On a writing site I frequent a debate has sparked about the validation I feel every writer seeks. Someone asked why do you write and I responded with the word “validation.”
Okay, not every writer wants validation for their work from outside sources. Somebody pointed out Emily Dickinson as an example of a writer who never sought outside validation for her work. Many writers write in a journal they never expect anyone to see. But certainly every writer who puts their writings out there for public consumption is looking for some form of validation.
So who are we seeking validation from? Readers certainly. Editors and publishers definitely. Ourselves? Well, I feel pretty sure if we put our work out there, the self-validation has already been taken care of. I know I have a lot of confidence that I’m a good writer. I also believe I’m a pretty good editor. So I don’t need self-validation, and that’s why I send my work out to be published.
Do I want my work to sell? Yes.
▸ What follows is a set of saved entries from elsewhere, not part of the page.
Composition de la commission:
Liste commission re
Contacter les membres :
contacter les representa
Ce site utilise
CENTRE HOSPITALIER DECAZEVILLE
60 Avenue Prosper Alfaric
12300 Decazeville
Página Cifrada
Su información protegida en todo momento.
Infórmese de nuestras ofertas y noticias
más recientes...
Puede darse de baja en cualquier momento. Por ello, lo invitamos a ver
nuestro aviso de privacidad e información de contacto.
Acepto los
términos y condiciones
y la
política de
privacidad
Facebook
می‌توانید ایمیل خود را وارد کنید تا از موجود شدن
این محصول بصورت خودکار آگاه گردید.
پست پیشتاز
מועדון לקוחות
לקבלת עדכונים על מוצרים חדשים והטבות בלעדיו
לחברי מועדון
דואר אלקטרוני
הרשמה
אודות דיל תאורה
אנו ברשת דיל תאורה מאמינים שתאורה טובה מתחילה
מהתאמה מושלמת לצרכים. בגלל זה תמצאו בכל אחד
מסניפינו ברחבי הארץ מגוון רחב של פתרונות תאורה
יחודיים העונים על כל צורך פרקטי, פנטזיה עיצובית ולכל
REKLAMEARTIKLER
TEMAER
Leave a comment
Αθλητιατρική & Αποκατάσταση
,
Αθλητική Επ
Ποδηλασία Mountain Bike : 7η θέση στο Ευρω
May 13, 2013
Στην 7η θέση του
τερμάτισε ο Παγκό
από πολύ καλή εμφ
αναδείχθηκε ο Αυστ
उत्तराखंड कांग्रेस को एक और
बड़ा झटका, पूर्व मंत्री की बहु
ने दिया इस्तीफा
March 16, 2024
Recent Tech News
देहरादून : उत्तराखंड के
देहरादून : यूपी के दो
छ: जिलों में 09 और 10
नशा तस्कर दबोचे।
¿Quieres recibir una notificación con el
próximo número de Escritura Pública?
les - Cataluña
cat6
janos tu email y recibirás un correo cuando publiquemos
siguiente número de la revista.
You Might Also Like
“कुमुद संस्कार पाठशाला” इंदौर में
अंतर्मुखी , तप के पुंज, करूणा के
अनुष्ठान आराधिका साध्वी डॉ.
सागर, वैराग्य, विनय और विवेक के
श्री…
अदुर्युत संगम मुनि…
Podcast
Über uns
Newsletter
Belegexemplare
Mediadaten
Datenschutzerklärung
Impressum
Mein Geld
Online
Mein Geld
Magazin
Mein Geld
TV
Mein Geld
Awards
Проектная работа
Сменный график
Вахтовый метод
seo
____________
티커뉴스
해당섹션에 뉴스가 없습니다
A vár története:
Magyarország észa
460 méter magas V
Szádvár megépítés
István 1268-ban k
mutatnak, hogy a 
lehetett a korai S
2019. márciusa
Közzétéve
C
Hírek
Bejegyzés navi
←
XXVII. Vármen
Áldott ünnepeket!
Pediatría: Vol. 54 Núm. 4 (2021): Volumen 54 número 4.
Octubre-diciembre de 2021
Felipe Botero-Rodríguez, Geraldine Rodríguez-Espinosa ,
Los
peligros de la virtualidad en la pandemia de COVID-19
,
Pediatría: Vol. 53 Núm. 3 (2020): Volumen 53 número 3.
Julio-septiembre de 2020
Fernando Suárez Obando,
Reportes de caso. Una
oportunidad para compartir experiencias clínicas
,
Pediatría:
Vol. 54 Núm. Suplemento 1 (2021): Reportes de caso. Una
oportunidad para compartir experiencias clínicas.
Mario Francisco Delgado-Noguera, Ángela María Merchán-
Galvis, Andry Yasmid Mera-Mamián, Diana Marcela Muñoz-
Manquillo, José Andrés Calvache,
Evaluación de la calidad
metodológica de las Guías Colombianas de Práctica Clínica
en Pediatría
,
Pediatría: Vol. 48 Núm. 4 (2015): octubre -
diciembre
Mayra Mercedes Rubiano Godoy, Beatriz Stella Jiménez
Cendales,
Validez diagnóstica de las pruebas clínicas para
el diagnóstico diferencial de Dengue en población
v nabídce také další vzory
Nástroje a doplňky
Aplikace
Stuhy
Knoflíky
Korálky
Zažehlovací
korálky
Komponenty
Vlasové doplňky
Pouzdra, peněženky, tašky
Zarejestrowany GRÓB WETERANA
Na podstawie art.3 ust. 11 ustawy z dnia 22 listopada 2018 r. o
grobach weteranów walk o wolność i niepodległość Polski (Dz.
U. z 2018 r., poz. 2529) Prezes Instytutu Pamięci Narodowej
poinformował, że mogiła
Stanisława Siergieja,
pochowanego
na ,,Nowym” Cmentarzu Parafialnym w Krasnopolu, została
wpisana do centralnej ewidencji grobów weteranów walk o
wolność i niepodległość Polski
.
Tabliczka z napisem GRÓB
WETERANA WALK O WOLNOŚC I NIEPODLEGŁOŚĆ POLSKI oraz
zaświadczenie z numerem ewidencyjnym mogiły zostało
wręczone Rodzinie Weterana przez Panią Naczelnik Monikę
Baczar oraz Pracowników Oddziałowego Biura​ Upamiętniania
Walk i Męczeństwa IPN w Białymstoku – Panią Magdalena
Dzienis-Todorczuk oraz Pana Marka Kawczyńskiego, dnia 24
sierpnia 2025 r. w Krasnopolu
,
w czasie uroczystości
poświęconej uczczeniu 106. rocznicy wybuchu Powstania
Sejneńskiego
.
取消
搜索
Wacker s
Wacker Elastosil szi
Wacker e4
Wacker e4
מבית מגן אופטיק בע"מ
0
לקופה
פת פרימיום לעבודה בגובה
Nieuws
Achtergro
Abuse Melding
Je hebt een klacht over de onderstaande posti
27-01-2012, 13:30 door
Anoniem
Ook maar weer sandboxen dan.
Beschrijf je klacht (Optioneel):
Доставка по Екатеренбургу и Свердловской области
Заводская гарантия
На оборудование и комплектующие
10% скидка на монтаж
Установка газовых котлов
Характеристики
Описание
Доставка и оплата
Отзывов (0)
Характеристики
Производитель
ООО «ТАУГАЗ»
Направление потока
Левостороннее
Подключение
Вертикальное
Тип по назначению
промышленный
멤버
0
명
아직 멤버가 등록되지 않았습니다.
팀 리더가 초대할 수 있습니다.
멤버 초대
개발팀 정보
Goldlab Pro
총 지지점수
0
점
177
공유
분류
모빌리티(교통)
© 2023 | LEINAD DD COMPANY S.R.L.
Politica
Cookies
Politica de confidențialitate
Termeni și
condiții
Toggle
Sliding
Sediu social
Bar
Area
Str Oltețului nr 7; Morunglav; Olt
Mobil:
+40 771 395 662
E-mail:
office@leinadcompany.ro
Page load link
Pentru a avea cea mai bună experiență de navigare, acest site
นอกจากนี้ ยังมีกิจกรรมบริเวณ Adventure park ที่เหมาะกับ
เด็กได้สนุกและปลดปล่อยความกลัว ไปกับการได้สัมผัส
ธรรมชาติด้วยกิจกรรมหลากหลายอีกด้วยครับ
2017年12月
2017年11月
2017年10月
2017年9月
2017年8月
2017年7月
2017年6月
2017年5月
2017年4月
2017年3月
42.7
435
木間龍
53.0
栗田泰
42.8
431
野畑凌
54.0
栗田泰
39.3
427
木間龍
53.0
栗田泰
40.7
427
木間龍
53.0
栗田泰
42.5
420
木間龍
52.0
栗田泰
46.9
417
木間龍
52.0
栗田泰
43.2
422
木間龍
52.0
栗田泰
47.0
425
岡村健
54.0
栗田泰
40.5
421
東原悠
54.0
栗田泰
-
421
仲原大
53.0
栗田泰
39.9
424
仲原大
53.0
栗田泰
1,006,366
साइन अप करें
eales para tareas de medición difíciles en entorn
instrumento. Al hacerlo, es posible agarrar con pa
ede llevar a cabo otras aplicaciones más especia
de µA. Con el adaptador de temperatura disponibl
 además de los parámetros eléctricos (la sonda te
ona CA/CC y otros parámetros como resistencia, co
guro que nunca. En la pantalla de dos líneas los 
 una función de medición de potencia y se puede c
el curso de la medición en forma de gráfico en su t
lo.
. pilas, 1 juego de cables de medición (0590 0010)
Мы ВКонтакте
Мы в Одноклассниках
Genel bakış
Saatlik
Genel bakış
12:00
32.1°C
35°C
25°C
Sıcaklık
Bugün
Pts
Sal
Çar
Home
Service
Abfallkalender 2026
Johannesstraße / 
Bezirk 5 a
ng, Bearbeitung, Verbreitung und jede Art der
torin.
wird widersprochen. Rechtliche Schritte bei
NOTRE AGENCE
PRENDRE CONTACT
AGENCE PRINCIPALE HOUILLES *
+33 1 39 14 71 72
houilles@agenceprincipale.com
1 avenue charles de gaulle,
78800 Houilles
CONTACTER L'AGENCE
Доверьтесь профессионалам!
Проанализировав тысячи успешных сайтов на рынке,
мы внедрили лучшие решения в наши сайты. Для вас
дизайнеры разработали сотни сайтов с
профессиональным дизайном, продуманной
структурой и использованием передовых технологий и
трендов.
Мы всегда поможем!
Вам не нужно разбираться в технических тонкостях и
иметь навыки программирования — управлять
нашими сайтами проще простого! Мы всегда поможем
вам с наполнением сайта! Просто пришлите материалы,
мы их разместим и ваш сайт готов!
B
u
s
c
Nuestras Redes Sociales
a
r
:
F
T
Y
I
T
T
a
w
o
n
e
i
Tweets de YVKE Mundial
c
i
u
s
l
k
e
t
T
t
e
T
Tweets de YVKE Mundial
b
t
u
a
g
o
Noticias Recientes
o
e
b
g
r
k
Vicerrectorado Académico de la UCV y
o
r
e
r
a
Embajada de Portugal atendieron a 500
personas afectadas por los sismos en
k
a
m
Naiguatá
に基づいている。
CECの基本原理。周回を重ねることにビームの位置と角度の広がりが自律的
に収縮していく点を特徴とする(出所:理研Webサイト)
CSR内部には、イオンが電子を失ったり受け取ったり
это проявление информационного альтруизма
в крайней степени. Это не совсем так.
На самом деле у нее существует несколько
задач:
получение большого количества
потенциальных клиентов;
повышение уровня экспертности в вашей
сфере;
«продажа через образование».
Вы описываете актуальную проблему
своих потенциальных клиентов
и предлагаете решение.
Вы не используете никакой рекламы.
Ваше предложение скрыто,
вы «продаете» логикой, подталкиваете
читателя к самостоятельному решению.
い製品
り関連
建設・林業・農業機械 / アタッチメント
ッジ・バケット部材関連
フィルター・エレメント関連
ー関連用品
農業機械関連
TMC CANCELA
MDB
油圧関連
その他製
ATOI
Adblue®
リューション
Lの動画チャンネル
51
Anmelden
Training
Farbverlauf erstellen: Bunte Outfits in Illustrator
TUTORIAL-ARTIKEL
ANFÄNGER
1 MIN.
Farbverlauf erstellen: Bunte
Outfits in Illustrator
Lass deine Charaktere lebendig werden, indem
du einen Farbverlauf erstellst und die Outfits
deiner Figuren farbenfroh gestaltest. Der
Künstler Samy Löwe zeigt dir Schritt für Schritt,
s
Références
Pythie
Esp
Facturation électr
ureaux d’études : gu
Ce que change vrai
I want to make money off my writing, preferably a lot of money. But as you know from my HONEOWP initiative, I don’t really want the money, at least not right now. What I want is to be able to say that a lot of people are reading what I write, and are willing to pay to do it. That’s the ultimate form of validation for a writer, in my opinion.
Does this mean I want to be conformist? Not necessarily. It’s true that what I write is fun, entertaining, and that’s all I want to do at the moment. But I think every artist of every type should seek to stretch the boundaries, to make people see things a little differently. Of course, this is sometimes hard to do. As has been pointed out quite often in the writing community, if you want validation from a reader, you have to get it from an editor/publisher source first. If you’re not writing something an editor/publisher is willing to take a chance on, you’re stuck in the self-publishing world, and while some people are able to make that work, it’s a long, hard road.
But then again, what isn’t in this business? Day after day we writers put ourselves out there in the written word, hoping to get some feedback, whether it be positive or negative, praying we’ve written something that will touch someone in some way. If we’re lucky, we find out we did. If we’re really lucky, we are able to get our words out to a lot of people and we get the ultimate validation, whether it be a lot of money, a bestseller, an article in a large print journal, a short story in Best American Short Stories, or a winning entry in a writing contest.
Good luck to all my fellow writers in their quest for validation, and if you’re a reader, take a minute to give your favorite author a pat on the back. Believe me when I say, even if he or she is a very successful author, they’d love to hear from you.